When she finished her story, Jon cleared his throat. “It makes me regret I’m in here and not able to find your father and give him some nice whacks with a crowbar. That often does wonders for a person.”
That was the first night Chloe started fantasizing about Jon murdering people she knew.
She couldn’t deny his phone calls were becoming less a curiosity and more a thing stilling the loneliness beating inside her. The darkest thing he had ever done was out in the world for everyone to see. There was something comforting about that.

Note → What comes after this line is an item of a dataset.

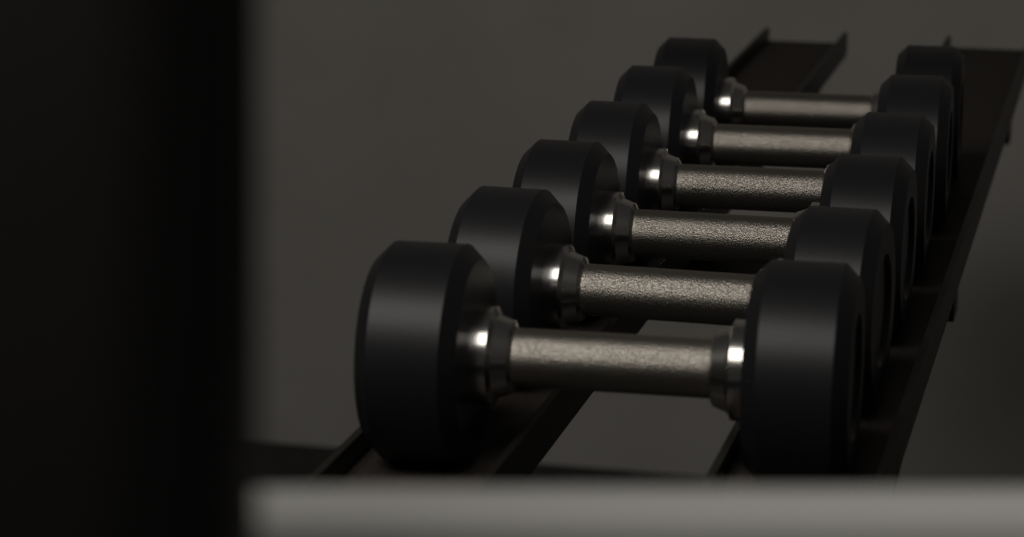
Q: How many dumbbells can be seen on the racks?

She didn’t fantasize about having sex with him. She didn’t know why, but she didn’t. Maybe because she had never enjoyed sex? Maybe because it always hurt in all the wrong ways? Instead, she pictured him putting a choke collar around her neck and leading her into the woods. She pictured him cutting off her clothes and making her kneel, naked, in the leaves. He would pull on the choke chain and grab a handful of her hair, yanking hard. For a while, that was the extent of the fantasy, and it was enough to get her off late at night, her fingers moving between her legs. But eventually, it changed. After he yanked at her hair, she would grab a sharp stick from the forest floor. She’d wait for him to let go of her hair, for him to give her chain some slack. Then she’d stab him in the neck with the stick, his warm blood flowing out across her hands and her naked chest until she was sticky with it.

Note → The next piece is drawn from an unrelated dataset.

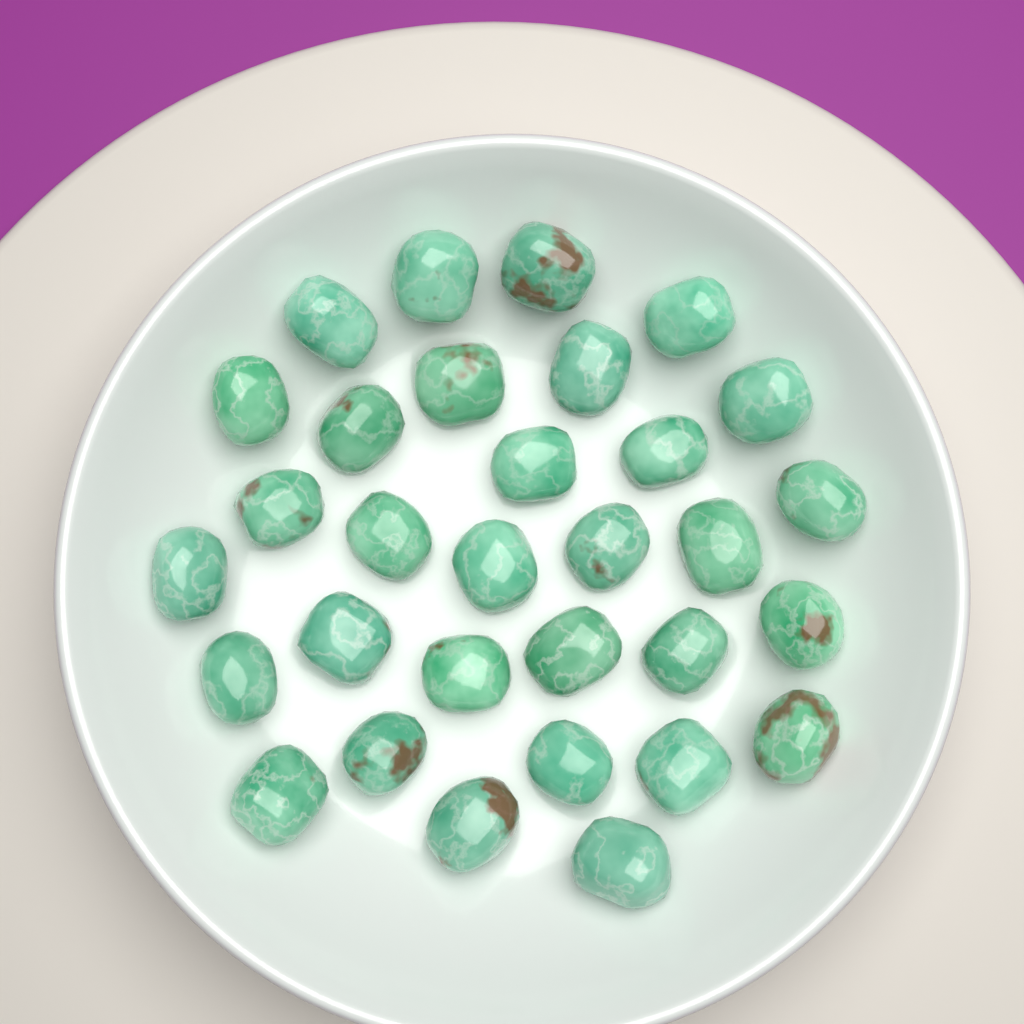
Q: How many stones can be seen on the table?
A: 31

“I think about stabbing you,” she told him once on the phone, surprising herself by saying it aloud.
“Do you?” he said, as though this amused him. “What else do you think about?”
She told him in precise detail, and when he finally spoke, his voice sounded deeper than before. “The first part of that sounds just fine,” he said. “But if you tried the second part, you would regret it.” He said this almost cheerfully.